▶ _WHAT IS NEEDED_
Without including any images, set down the records below exactly.

▶ _INPUT DATA_
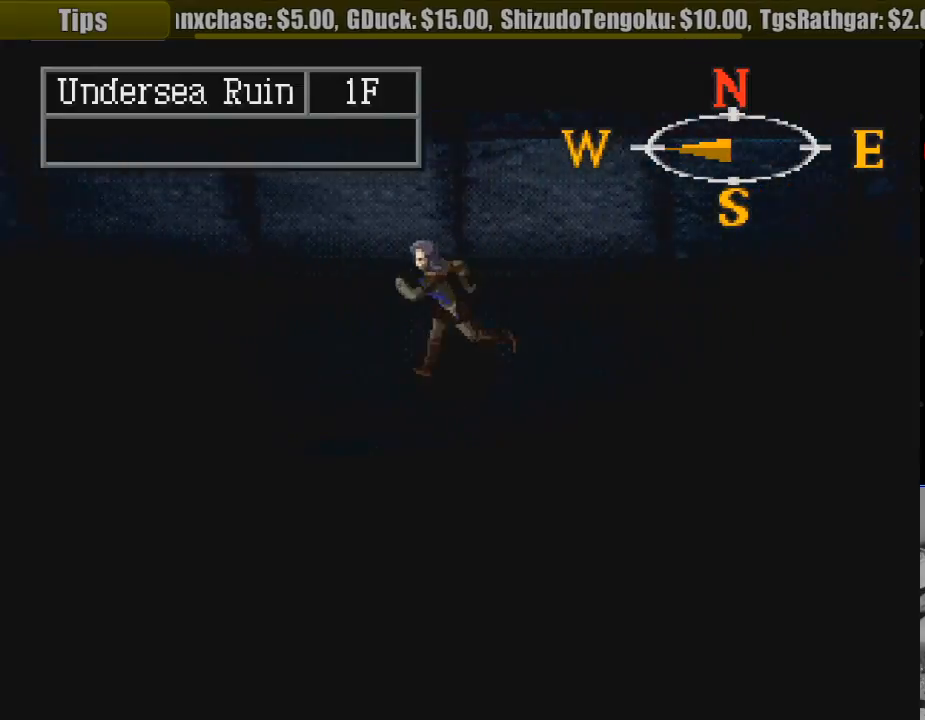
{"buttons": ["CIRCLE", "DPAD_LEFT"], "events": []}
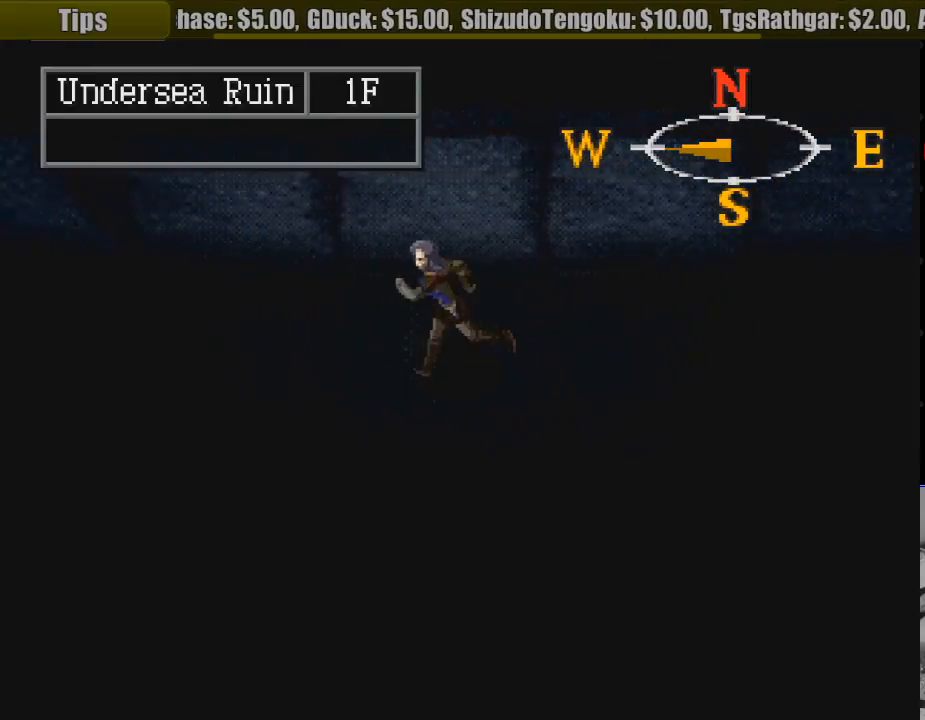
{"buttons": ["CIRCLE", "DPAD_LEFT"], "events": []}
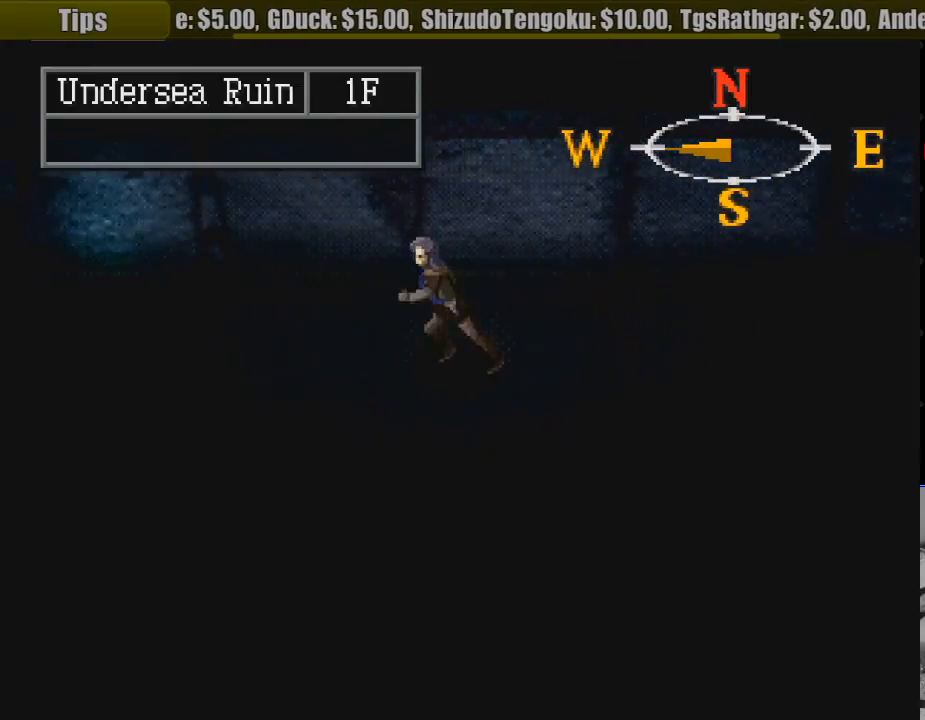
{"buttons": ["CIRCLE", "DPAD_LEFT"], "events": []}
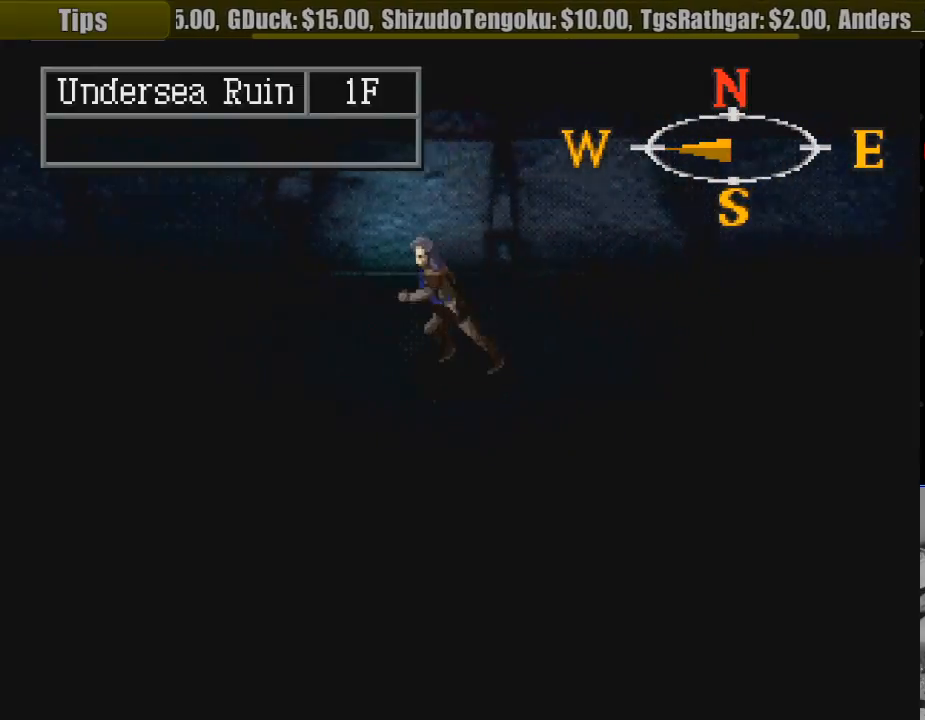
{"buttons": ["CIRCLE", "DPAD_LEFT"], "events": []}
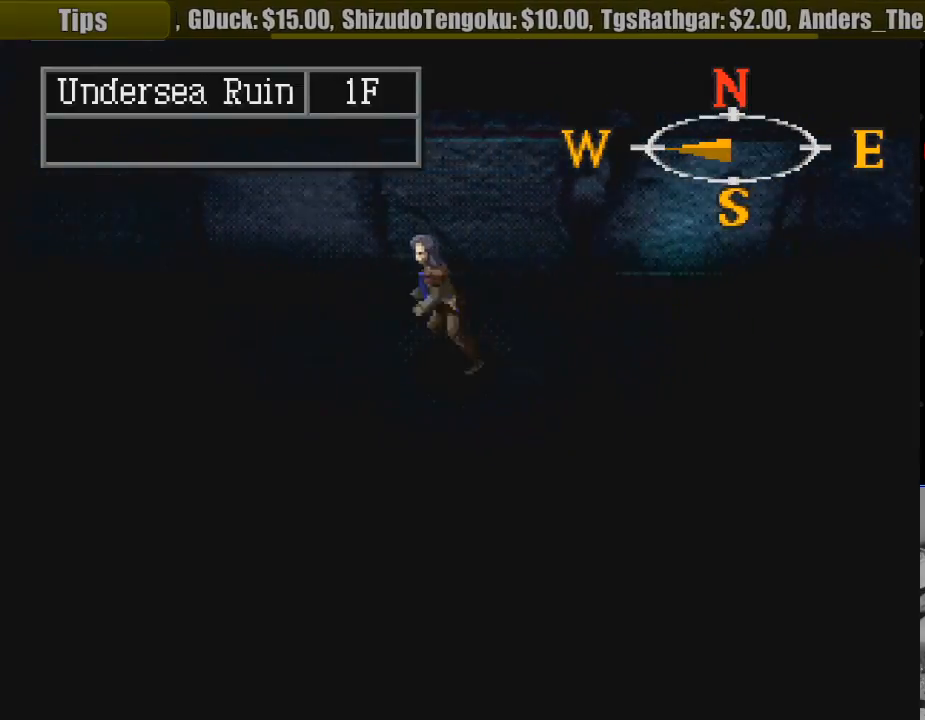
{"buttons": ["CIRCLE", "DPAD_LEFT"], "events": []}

▶ _YOUR SOLUTION_
{"buttons": ["CIRCLE", "DPAD_LEFT"], "events": []}
{"buttons": ["CIRCLE", "DPAD_LEFT"], "events": []}
{"buttons": ["CIRCLE", "DPAD_LEFT"], "events": []}
{"buttons": ["CIRCLE", "DPAD_LEFT"], "events": []}
{"buttons": ["CIRCLE", "DPAD_LEFT"], "events": []}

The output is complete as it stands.